Nun ist sie bei den „Bären“ zur Angreiferin mutiert und ist durchaus nicht unzufrieden mit ihren Fortschritten in der ungewohnten Rolle. „Drei Tore habe ich schon geschossen“, freut sie sich.

Und, wie schon geschrieben, ist der Kader des Teams aus Banff eher klein. Da steht jede Akteurin fast ständig auf dem Eis, während die Konkurrenz oft mit vier kompletten Reihen aufläuft. „Anfangs war das schon ein Problem, aber wir haben uns dran gewöhnt, dass jede viel Eiszeit hat. Inzwischen finde ich das cool.“

Auch in Kanada ist die Saison fast schon vorbei, nur im Mai wartet noch ein Turnier in Vancouver. Dennoch wird zwei bis drei Mal die Woche trainiert – Eishockey genießt eben im Land der Ahornblätter einen ganz anderen Stellenwert als bei uns.

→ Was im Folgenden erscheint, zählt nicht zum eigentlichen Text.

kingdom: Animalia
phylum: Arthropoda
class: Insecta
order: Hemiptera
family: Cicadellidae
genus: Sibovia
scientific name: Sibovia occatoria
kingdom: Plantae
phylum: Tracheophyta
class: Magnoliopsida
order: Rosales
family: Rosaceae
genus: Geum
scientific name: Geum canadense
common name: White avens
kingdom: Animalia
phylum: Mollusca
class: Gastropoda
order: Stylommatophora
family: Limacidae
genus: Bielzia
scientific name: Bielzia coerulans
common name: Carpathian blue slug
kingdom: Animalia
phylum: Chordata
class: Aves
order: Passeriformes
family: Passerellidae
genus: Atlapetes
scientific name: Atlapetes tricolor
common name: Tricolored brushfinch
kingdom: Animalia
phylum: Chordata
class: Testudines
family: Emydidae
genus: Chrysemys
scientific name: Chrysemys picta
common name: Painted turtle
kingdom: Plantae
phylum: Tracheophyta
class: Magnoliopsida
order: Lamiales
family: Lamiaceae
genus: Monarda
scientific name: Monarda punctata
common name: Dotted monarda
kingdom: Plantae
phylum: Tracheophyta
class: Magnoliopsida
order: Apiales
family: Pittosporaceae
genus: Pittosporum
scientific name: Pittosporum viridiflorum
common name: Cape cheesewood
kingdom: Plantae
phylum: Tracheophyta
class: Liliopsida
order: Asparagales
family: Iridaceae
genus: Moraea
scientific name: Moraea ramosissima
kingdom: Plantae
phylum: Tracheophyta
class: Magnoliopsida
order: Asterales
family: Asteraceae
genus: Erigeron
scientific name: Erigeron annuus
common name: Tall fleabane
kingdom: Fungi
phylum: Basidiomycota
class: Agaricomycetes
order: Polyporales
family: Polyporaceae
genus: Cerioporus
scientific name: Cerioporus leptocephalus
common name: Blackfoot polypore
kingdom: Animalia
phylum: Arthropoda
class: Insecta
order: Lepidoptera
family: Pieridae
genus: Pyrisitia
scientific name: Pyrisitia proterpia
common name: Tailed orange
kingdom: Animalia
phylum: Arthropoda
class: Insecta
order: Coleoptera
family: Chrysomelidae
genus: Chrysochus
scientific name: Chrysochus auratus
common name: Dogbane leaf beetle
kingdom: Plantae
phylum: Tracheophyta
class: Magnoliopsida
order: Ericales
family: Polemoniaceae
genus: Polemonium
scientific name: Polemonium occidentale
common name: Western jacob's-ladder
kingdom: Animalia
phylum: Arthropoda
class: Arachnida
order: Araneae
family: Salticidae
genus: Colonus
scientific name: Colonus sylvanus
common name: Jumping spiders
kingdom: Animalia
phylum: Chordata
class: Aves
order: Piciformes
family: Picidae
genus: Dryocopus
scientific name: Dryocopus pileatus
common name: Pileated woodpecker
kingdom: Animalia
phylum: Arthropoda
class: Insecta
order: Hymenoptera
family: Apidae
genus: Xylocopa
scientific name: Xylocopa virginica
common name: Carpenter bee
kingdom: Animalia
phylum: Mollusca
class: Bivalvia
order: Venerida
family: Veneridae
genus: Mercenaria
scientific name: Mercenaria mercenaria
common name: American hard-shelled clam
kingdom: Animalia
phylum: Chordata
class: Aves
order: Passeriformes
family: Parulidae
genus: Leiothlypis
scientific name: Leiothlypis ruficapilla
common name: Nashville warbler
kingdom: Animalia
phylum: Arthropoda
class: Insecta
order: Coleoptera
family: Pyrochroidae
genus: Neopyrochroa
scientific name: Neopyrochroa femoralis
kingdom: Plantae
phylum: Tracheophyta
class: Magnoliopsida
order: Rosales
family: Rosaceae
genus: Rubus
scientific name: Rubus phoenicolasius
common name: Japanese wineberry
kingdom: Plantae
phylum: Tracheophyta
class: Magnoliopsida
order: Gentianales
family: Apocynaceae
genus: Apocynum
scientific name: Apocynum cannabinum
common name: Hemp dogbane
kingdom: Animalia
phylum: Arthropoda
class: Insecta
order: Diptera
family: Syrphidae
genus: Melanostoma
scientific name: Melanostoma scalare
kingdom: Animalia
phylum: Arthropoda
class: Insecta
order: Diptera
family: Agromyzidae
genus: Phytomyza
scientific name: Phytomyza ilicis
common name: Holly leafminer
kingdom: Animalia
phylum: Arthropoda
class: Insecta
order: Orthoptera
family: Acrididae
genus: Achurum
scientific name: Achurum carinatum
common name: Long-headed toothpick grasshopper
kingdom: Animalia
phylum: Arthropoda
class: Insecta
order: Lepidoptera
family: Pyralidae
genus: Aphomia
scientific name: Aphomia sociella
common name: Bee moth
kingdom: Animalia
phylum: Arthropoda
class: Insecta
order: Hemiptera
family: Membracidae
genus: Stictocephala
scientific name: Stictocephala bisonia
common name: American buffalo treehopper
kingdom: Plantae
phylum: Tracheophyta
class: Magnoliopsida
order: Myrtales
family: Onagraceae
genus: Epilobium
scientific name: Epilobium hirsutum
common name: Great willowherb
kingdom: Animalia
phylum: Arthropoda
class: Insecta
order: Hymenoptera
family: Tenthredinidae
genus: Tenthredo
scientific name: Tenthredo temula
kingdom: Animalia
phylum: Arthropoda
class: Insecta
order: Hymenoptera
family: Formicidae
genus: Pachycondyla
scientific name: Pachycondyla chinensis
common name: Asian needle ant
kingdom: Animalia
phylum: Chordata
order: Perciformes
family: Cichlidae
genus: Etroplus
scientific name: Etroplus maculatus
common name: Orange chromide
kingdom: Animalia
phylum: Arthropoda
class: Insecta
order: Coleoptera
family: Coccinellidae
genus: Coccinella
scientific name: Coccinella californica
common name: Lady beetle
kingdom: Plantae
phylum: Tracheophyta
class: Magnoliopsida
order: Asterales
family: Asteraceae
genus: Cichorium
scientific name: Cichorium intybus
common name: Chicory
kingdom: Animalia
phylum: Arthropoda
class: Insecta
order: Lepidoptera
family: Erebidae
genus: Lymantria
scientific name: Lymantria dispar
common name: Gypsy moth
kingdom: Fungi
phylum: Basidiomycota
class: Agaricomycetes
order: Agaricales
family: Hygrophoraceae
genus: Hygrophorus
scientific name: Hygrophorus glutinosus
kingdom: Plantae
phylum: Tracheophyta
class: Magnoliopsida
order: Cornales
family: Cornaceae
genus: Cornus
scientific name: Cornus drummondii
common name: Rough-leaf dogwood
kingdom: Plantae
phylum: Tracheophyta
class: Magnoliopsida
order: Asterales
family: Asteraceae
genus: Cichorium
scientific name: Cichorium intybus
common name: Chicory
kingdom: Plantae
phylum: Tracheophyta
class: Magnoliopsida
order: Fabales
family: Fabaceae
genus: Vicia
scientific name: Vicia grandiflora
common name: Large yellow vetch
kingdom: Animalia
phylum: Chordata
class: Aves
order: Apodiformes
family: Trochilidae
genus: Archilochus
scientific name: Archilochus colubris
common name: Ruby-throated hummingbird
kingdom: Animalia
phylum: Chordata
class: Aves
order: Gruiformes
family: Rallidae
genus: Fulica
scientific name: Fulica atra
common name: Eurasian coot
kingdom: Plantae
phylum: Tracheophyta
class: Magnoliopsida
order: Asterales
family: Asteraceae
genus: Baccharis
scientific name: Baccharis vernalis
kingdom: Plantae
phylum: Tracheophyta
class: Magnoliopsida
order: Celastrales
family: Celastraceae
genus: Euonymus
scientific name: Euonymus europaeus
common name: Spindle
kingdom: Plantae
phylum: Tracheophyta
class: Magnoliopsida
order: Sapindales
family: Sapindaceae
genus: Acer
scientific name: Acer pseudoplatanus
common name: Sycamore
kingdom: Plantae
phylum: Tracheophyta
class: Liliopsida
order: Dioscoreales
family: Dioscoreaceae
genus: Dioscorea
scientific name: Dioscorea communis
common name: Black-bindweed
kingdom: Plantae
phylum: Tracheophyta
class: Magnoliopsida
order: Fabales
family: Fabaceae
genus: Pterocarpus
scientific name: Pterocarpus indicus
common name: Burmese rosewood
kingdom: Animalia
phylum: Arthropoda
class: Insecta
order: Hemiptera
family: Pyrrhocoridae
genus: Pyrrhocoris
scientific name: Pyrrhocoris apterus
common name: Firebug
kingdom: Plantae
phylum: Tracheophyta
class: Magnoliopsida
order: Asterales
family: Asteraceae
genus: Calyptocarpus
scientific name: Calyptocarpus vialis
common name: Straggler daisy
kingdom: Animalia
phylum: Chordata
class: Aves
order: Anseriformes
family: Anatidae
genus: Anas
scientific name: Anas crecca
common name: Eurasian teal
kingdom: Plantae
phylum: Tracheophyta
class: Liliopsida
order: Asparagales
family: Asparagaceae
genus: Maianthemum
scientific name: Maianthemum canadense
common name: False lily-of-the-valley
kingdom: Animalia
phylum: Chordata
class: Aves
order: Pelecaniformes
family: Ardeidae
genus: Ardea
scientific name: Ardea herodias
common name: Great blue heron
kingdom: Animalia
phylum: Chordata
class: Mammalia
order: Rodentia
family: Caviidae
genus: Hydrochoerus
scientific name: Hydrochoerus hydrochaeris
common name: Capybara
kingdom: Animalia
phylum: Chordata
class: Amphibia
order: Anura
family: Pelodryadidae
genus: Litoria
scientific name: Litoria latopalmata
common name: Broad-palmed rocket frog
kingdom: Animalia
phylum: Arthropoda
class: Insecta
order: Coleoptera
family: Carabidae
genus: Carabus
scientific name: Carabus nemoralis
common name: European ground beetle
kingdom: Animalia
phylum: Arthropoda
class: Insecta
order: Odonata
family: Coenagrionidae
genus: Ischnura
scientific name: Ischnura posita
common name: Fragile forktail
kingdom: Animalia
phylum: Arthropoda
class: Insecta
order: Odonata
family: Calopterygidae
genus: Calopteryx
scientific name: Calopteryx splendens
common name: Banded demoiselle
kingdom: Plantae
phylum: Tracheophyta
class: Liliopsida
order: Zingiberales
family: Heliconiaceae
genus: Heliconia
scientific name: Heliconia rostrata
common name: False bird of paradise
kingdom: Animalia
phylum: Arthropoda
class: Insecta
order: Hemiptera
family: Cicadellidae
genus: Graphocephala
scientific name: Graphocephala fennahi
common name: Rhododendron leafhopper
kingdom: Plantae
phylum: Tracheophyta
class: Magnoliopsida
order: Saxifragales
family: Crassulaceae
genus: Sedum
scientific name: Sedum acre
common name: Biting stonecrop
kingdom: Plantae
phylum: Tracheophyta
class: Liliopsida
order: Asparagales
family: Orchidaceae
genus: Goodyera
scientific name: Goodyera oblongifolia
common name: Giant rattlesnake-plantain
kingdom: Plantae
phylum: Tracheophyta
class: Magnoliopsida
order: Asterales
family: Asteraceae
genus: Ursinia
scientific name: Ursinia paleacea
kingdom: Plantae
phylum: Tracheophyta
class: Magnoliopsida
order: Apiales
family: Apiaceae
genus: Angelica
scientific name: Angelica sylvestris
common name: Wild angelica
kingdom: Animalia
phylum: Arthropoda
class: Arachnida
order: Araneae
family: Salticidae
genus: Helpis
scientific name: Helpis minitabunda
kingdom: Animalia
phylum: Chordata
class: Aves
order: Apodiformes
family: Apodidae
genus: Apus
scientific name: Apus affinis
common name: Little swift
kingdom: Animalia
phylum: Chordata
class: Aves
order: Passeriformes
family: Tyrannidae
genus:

Anfang April geht es wieder zurück in die Kleinstadt in der Provinz Alberta. Doch schon jetzt gilt es für Naomi Kuhlow eine schwierige Entscheidung zu treffen: Hängt sie ein zweites Jahr in Banff an oder kehrt sie nach Franken zurück? „Das fällt mir wirklich nicht leicht“, gibt sie zu.

Denn in Kanada hat sie zwar ihren geliebten Sport fast rund um die Uhr und ein Team mit Mädchen in ihrem Alter, aber es spielen andere Aspekte ebenfalls eine Rolle – auch der finanzielle: „So ein Auslandsjahr ist ja ganz schön teuer.“

Und es lockt auch die Heimat. Von einer Freundin, die bei den Eishockeyfrauen des ESC Höchstadt spielt, hat sie gehört, dass die „Blue Lions“ eine gute Mannschaft hätten, bei denen es unter dem neuen Trainer Jürgen Turnwald aufwärts gehen soll.

In der Schule würde sie nach dem Jahr in Kanada in diesem Fall die zehnte Klasse wiederholen, weil sie befürchtet, zu viel Stoff verpasst zu haben. Aber noch sind die Würfel nicht gefallen: „Ich bin hin und her gerissen.“

Ganz ohne Eishockey geht es natürlich auch in den Ferien nicht ab: Am kommenden Freitag wird sie sich das dritte Finalspiel der Höchstadter Alligators gegen Lindau anschauen – und irgendwann in den nächsten Tagen auch beschließen, ob sie bei den neuen Freundinnen in Kanada bleibt oder zu den alten an der Aisch zurück kehrt.